» **What needs to be done**
Output only this range of the data below: the line that contains "left shoulder: (434, 543)" through the final line, both ends included, each retyped exactly.

» **Extracted information**
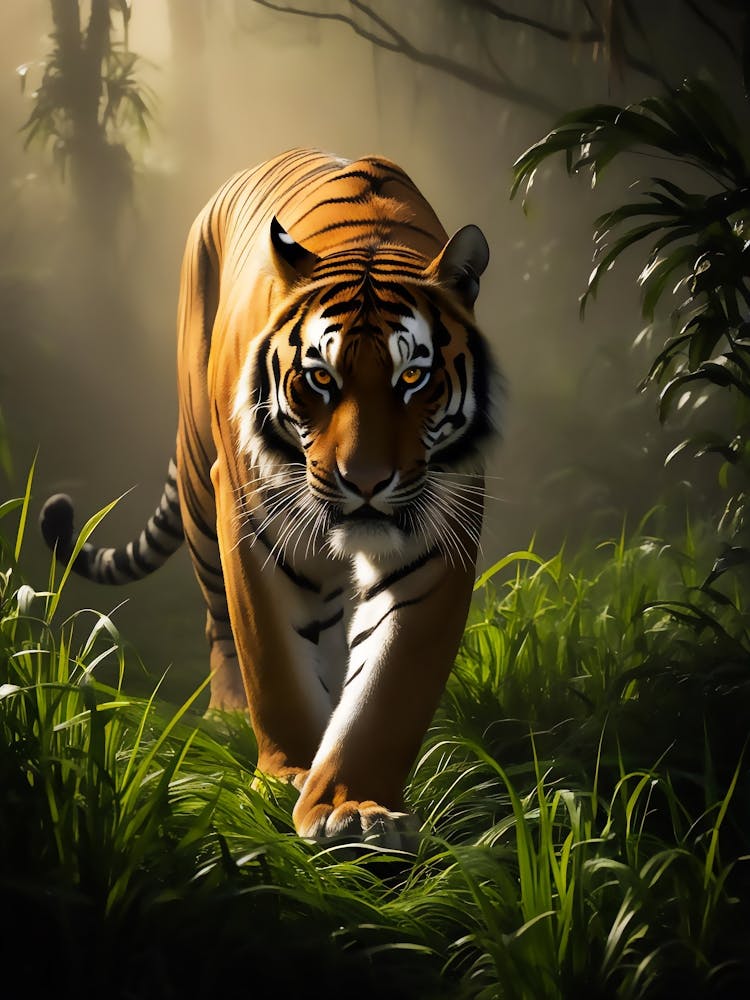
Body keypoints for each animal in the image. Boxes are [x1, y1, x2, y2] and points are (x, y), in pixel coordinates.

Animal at [40, 147, 500, 846]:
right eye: (320, 377)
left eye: (413, 377)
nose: (365, 482)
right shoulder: (253, 521)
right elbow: (274, 658)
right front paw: (286, 778)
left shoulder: (434, 543)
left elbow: (389, 683)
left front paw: (353, 806)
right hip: (201, 487)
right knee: (219, 621)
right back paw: (228, 715)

» **Response to this exercise**
left shoulder: (434, 543)
left elbow: (389, 683)
left front paw: (353, 806)
right hip: (201, 487)
right knee: (219, 621)
right back paw: (228, 715)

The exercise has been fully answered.